EXERCISE INSTRUCTIONS >> Nothing less than an exact copy of all the records is required.

RECORDS SHOWN >>
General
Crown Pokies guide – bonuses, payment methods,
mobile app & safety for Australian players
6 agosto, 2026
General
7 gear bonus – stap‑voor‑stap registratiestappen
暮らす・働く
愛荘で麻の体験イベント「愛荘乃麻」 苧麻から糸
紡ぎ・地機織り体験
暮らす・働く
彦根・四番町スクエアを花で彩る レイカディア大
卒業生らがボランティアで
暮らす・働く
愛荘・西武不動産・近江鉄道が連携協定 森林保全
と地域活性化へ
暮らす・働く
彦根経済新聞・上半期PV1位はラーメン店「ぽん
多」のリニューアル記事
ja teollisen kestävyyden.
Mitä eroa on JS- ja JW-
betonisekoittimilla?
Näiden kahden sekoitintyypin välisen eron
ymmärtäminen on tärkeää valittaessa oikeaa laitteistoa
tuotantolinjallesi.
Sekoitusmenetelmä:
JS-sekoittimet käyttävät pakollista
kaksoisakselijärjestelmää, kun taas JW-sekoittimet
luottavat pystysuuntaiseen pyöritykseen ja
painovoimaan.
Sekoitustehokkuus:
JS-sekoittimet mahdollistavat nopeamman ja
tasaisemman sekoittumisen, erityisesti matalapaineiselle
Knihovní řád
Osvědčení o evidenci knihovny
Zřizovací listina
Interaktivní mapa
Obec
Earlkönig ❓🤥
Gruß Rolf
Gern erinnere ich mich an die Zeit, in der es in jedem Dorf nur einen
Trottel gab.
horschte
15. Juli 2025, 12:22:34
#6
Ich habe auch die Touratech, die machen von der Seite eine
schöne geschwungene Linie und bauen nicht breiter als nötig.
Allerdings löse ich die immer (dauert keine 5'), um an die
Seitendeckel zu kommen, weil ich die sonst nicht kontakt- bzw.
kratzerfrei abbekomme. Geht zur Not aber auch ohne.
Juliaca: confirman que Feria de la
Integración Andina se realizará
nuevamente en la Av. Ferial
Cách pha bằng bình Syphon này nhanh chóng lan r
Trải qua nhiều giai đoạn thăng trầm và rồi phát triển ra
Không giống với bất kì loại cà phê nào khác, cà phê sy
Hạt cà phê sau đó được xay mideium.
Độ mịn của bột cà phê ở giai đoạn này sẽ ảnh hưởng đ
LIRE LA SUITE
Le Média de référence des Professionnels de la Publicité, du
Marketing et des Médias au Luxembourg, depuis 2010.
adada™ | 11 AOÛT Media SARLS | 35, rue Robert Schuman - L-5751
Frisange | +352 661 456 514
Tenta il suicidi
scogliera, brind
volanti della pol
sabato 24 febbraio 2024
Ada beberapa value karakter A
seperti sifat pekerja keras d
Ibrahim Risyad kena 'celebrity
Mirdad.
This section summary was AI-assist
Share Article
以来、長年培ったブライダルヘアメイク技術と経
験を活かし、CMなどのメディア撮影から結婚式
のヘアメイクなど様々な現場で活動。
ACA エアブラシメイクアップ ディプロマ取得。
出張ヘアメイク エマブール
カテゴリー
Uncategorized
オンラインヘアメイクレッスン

COMPLETED TASK >>
General
Crown Pokies guide – bonuses, payment methods,
mobile app & safety for Australian players
6 agosto, 2026
General
7 gear bonus – stap‑voor‑stap registratiestappen
暮らす・働く
愛荘で麻の体験イベント「愛荘乃麻」 苧麻から糸
紡ぎ・地機織り体験
暮らす・働く
彦根・四番町スクエアを花で彩る レイカディア大
卒業生らがボランティアで
暮らす・働く
愛荘・西武不動産・近江鉄道が連携協定 森林保全
と地域活性化へ
暮らす・働く
彦根経済新聞・上半期PV1位はラーメン店「ぽん
多」のリニューアル記事
ja teollisen kestävyyden.
Mitä eroa on JS- ja JW-
betonisekoittimilla?
Näiden kahden sekoitintyypin välisen eron
ymmärtäminen on tärkeää valittaessa oikeaa laitteistoa
tuotantolinjallesi.
Sekoitusmenetelmä:
JS-sekoittimet käyttävät pakollista
kaksoisakselijärjestelmää, kun taas JW-sekoittimet
luottavat pystysuuntaiseen pyöritykseen ja
painovoimaan.
Sekoitustehokkuus:
JS-sekoittimet mahdollistavat nopeamman ja
tasaisemman sekoittumisen, erityisesti matalapaineiselle
Knihovní řád
Osvědčení o evidenci knihovny
Zřizovací listina
Interaktivní mapa
Obec
Earlkönig ❓🤥
Gruß Rolf
Gern erinnere ich mich an die Zeit, in der es in jedem Dorf nur einen
Trottel gab.
horschte
15. Juli 2025, 12:22:34
#6
Ich habe auch die Touratech, die machen von der Seite eine
schöne geschwungene Linie und bauen nicht breiter als nötig.
Allerdings löse ich die immer (dauert keine 5'), um an die
Seitendeckel zu kommen, weil ich die sonst nicht kontakt- bzw.
kratzerfrei abbekomme. Geht zur Not aber auch ohne.
Juliaca: confirman que Feria de la
Integración Andina se realizará
nuevamente en la Av. Ferial
Cách pha bằng bình Syphon này nhanh chóng lan r
Trải qua nhiều giai đoạn thăng trầm và rồi phát triển ra
Không giống với bất kì loại cà phê nào khác, cà phê sy
Hạt cà phê sau đó được xay mideium.
Độ mịn của bột cà phê ở giai đoạn này sẽ ảnh hưởng đ
LIRE LA SUITE
Le Média de référence des Professionnels de la Publicité, du
Marketing et des Médias au Luxembourg, depuis 2010.
adada™ | 11 AOÛT Media SARLS | 35, rue Robert Schuman - L-5751
Frisange | +352 661 456 514
Tenta il suicidi
scogliera, brind
volanti della pol
sabato 24 febbraio 2024
Ada beberapa value karakter A
seperti sifat pekerja keras d
Ibrahim Risyad kena 'celebrity
Mirdad.
This section summary was AI-assist
Share Article
以来、長年培ったブライダルヘアメイク技術と経
験を活かし、CMなどのメディア撮影から結婚式
のヘアメイクなど様々な現場で活動。
ACA エアブラシメイクアップ ディプロマ取得。
出張ヘアメイク エマブール
カテゴリー
Uncategorized
オンラインヘアメイクレッスン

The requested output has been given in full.